What you will do: Your answer is a copy of every line in the records where "middle" appears.
#### Supplied data ####
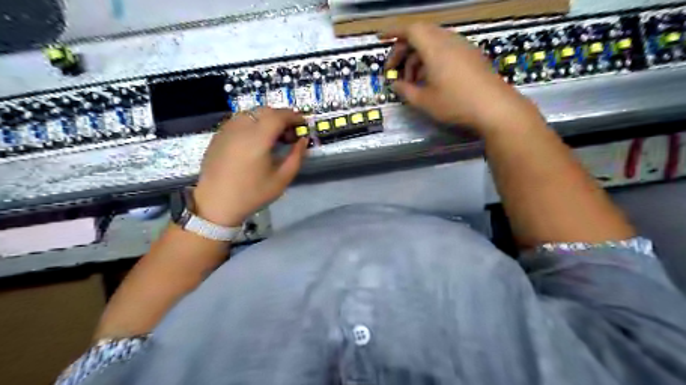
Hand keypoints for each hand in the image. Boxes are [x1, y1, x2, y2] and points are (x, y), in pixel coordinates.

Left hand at [194, 107, 309, 226]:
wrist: (216, 204)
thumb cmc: (252, 194)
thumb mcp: (282, 179)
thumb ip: (296, 157)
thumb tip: (303, 140)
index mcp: (258, 139)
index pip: (279, 116)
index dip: (294, 117)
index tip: (303, 124)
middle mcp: (241, 128)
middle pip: (265, 111)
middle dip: (281, 116)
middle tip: (290, 132)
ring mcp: (227, 130)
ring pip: (251, 112)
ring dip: (266, 118)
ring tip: (273, 135)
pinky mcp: (218, 135)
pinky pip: (239, 120)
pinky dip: (252, 122)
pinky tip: (255, 139)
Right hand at [384, 23, 543, 134]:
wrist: (495, 108)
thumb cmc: (456, 103)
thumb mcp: (424, 101)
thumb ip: (405, 91)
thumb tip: (395, 85)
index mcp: (435, 48)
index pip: (410, 29)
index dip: (393, 32)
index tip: (380, 39)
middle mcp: (449, 41)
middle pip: (421, 34)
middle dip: (403, 50)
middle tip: (394, 70)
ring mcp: (462, 47)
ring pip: (433, 43)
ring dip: (417, 58)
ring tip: (412, 81)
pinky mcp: (471, 56)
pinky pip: (445, 50)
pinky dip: (431, 60)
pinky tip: (430, 80)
####
Response box:
middle mcp: (241, 128)
middle pip: (265, 111)
middle dip: (281, 116)
middle tip: (290, 132)
middle mcp: (449, 41)
middle pip: (421, 34)
middle dip: (403, 50)
middle tip: (394, 70)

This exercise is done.